What is the purpose of `rayon::iter::ParallelBridge` for converting sequential iterators to parallel?

rayon::iter::ParallelBridge provides a bridge between sequential Rust iterators and Rayon's parallel iterators through the par_bridge() method, enabling any Iterator + Send to be consumed in parallel without implementing Rayon's ParallelIterator trait directly. This is useful when you have an existing sequential iterator—perhaps from a library you don't control, or from a source that doesn't fit Rayon's parallel iterator model—and you want to process its items in parallel. The bridge pulls items from the sequential iterator in one thread and distributes them to Rayon's thread pool for parallel processing, though this introduces some overhead compared to native ParallelIterator implementations.

Understanding the Sequential-to-Parallel Gap

use rayon::prelude::*;
 
// Rayon's ParallelIterator trait enables parallel iteration
// It's implemented for slices, ranges, and other parallel-aware types
 
fn parallel_example() {
    // Native parallel iteration (efficient)
    let sum: i32 = (0..1000)
        .into_par_iter()  // Creates ParallelIterator directly
        .map(|x| x * x)
        .sum();
    
    // But what if you have a sequential Iterator?
    // You can't call into_par_iter() on it
    
    let sequential_iter = 0..1000;  // This is an Iterator
    // sequential_iter.into_par_iter()  // ERROR: Iterator doesn't implement ParallelIterator
    
    // You'd need to collect first:
    let sum: i32 = sequential_iter.collect::<Vec<_>>()
        .into_par_iter()
        .map(|x| x * x)
        .sum();
    // This allocates a Vec just to get parallel iteration
}

Rayon's ParallelIterator requires types that implement it; sequential Iterator types don't automatically work.

The par_bridge Method

use rayon::prelude::*;
 
fn bridge_example() {
    // par_bridge() converts Iterator to ParallelIterator
    let sequential_iter = 0..1000;
    
    let sum: i32 = sequential_iter
        .par_bridge()  // Bridge to parallel!
        .map(|x| x * x)
        .sum();
    
    // No intermediate Vec allocation
    // Items are pulled from the iterator and processed in parallel
}

par_bridge() bridges the gap between sequential Iterator and parallel ParallelIterator.

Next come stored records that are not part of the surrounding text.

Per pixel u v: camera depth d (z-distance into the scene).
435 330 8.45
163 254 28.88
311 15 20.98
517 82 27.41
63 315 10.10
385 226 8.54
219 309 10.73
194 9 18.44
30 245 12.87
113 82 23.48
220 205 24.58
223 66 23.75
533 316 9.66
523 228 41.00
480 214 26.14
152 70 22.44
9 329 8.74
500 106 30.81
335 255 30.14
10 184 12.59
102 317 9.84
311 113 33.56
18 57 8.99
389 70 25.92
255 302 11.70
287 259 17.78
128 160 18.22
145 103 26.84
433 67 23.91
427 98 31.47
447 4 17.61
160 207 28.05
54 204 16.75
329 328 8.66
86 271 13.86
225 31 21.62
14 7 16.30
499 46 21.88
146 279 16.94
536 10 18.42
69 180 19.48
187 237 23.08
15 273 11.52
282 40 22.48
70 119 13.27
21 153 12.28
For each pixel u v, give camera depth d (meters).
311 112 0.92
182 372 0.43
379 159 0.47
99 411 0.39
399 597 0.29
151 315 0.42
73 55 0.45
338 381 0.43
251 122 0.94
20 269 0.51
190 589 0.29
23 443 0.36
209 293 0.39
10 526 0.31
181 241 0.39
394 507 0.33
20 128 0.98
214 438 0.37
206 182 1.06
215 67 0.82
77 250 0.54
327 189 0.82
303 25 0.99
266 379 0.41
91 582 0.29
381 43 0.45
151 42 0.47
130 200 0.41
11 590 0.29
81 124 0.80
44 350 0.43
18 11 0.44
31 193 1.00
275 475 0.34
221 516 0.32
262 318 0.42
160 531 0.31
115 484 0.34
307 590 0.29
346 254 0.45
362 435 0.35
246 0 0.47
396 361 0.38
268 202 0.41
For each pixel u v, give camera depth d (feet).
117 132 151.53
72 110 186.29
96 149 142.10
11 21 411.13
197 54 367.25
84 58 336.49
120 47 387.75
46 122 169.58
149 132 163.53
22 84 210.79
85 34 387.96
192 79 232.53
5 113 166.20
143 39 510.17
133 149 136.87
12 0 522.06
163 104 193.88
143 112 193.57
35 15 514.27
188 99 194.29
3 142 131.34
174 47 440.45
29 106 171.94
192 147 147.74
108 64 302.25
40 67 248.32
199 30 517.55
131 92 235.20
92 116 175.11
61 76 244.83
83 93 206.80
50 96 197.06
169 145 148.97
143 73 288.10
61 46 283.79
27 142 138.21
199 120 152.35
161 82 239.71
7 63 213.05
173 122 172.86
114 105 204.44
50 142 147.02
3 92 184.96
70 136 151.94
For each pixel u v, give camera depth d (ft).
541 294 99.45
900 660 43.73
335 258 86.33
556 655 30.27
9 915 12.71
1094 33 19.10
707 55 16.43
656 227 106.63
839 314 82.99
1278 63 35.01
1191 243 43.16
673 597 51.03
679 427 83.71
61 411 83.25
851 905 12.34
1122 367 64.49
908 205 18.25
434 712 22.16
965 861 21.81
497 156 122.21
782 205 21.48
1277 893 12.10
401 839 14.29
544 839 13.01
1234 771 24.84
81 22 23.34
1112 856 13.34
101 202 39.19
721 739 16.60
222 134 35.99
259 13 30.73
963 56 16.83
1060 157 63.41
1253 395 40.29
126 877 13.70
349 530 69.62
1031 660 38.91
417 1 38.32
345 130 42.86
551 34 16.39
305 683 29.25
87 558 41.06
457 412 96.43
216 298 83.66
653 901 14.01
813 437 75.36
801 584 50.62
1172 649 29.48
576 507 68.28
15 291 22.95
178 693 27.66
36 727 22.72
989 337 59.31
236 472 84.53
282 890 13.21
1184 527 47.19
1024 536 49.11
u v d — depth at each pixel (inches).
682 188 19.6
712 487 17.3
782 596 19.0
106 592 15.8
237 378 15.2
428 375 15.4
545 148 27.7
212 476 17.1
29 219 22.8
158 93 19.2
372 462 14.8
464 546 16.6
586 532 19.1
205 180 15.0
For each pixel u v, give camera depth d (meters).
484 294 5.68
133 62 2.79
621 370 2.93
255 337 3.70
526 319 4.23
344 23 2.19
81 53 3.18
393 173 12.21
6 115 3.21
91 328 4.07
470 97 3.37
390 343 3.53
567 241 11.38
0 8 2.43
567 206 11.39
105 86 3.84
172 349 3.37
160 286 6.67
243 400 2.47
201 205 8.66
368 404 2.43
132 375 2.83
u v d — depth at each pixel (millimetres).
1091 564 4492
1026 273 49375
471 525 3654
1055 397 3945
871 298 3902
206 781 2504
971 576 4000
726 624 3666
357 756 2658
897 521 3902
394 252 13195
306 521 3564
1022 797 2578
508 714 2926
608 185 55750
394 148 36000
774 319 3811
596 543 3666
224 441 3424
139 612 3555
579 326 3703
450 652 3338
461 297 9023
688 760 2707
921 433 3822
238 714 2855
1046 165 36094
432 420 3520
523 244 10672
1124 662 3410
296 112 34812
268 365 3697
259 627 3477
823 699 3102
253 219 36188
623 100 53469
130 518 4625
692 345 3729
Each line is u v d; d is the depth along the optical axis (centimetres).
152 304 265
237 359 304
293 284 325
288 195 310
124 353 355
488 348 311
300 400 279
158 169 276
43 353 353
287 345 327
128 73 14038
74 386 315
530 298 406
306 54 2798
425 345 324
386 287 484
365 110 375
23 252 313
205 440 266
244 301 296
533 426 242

When par_bridge is Necessary

use rayon::prelude::*;
use std::io::{BufRead, BufReader};
 
// Example 1: Reading from stdin or files
// Stdin lines is an Iterator, not ParallelIterator
fn process_stdin() {
    let stdin = std::io::stdin();
    let reader = BufReader::new(stdin.lock());
    
    // This is a sequential Iterator
    let lines = reader.lines();
    
    // Process lines in parallel with par_bridge
    lines
        .par_bridge()
        .for_each(|line| {
            if let Ok(text) = line {
                // Process each line in parallel
                process_line(&text);
            }
        });
}
 
// Example 2: External library iterator
fn process_from_library() {
    // Suppose a library returns an Iterator
    let external_iter = some_library::get_items();
    
    // Can't implement ParallelIterator for external type
    // But can bridge it:
    external_iter
        .par_bridge()
        .for_each(|item| {
            process_item(item);
        });
}
 
// Example 3: Generator-style iteration
fn process_generated() {
    // Iterators with closure state don't implement ParallelIterator
    let generated = std::iter::successors(Some(1), |&n| {
        if n < 1000 { Some(n * 2) } else { None }
    });
    
    generated
        .par_bridge()
        .for_each(|n| {
            println!("Processing: {}", n);
        });
}

par_bridge is useful when you can't implement ParallelIterator or control the source.

The ParallelBridge Trait

use rayon::iter::ParallelBridge;
use rayon::prelude::*;
 
// The trait is simple:
// pub trait ParallelBridge: Iterator + Send {
//     fn par_bridge(self) -> IntoIter<Self> { ... }
// }
 
// It's automatically implemented for all Iterator + Send types
 
fn trait_example() {
    // Any Iterator + Send can use par_bridge
    let iter = 0..10;  // Range<i32>: Iterator + Send
    
    // par_bridge is available
    let par_iter = iter.par_bridge();
    
    // par_bridge works with:
    // - std::iter::Range
    // - std::vec::IntoIter
    // - std::collections::hash_map::Iter (if items are Send)
    // - Any custom Iterator that is Send
}

ParallelBridge is implemented for all Iterator + Send types automatically.

Send Requirement

use rayon::prelude::*;
 
// The iterator must be Send
// This means the iterator itself can be sent between threads
 
fn send_requirement() {
    // OK: Range is Send
    let _ok = (0..100).par_bridge();
    
    // OK: Vec iterator is Send
    let _ok = vec![1, 2, 3].into_iter().par_bridge();
    
    // NOT OK: Rc is not Send
    // let not_send = std::rc::Rc::new(42);
    // let iter = std::iter::once(not_send);
    // let _bad = iter.par_bridge();  // ERROR: Rc is not Send
    
    // NOT OK: RefCell iterator is not Send
    // let cell = std::cell::RefCell::new(42);
    // let iter = std::iter::once(&cell);
    // let _bad = iter.par_bridge();  // ERROR: &RefCell is not Send
}

The iterator must be Send because it's moved between threads during parallel execution.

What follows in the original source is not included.